IHG was alerted of the breach by the US Secret Service and suggested Cities Service initiate an investigation to check if a security incident had occurred.
Payment processing system compromised for almost four months
The company contracted the forensic services of Dell SecureWorks to determine evidence of malicious activity. Following the inquiry, it was established that a piece of malware had infected the payment system since October 13, 2014, until February 11, 2015.
The customer data exposed includes names, addresses, card numbers and expiration dates; no social security numbers have been leaked. According to the notification letter from Cities Service, a total of 613 individuals were affected by the incident, two of them being residents of the state of New Hampshire.
All of them have been provided a free subscription to three major bureau credit monitoring services for a period of one year.
The company states that it has no indication that the sensitive financial data has been misused in any way. However, although cybercriminals generally rush to capitalize on the information, sometimes they sit on it for a longer time, in order to not attract the attention of the authorities.

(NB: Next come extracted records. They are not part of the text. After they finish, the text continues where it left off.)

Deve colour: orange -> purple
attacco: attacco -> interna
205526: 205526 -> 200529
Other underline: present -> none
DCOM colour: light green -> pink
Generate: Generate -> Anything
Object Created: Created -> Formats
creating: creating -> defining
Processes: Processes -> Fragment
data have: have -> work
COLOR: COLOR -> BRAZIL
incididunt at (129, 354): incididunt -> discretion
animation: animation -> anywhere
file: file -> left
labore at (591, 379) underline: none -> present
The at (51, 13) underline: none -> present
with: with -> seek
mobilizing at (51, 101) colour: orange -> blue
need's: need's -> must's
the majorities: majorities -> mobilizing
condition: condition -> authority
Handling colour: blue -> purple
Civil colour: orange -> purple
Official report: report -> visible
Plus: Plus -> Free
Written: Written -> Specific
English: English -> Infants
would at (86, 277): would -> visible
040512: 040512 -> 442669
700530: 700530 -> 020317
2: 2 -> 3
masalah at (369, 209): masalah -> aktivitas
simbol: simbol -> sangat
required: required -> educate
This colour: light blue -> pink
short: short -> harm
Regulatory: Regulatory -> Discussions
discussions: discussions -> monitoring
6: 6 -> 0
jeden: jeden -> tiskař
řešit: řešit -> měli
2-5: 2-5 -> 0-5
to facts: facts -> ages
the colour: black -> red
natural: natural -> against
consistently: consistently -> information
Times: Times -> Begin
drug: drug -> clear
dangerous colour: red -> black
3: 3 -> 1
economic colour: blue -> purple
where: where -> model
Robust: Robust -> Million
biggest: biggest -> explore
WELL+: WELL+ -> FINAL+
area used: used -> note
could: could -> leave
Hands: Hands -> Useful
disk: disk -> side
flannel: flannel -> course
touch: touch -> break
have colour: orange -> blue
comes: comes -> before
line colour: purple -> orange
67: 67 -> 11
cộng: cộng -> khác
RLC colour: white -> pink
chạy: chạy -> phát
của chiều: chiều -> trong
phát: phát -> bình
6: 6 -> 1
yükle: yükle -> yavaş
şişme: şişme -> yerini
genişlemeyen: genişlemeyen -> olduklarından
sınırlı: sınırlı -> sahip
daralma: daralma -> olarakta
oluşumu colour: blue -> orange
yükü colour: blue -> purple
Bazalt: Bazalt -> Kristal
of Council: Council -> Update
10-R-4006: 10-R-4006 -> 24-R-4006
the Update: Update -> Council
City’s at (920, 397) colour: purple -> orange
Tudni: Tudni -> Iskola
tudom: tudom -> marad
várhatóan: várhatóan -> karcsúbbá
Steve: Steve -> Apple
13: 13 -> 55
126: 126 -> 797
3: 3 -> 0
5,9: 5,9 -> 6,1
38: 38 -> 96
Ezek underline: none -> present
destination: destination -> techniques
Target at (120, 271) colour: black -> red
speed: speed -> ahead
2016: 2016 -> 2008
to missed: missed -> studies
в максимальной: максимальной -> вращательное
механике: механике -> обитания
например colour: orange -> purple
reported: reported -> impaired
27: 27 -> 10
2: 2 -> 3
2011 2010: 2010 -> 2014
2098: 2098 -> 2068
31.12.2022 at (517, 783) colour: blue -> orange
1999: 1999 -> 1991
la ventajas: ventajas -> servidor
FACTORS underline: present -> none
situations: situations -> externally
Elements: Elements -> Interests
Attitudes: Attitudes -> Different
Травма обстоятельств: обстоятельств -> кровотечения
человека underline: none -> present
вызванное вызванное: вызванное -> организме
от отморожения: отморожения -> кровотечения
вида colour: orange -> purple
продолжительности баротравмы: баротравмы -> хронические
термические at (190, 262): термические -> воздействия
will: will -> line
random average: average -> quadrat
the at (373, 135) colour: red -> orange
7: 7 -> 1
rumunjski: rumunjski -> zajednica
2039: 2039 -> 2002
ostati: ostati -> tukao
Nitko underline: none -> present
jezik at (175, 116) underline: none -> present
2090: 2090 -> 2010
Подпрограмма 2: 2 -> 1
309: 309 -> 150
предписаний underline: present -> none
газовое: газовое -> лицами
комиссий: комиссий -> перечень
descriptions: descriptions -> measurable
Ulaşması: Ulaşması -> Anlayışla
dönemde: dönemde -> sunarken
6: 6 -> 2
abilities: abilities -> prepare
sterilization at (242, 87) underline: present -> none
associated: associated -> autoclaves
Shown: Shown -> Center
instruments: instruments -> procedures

Company updates security products and employee procedures
Measures taken by Cities Service to stop the leak consisted in removing the compromised workstation from the network and applying a clean backup image of the operating system.
Apart from this, at the recommendation of Dell SecureWorks, the firewalls, security software as well as employee procedures will be updated.
It appears that the incident was caused by opening a malicious attachment in an email. The type of the malware has not been disclosed.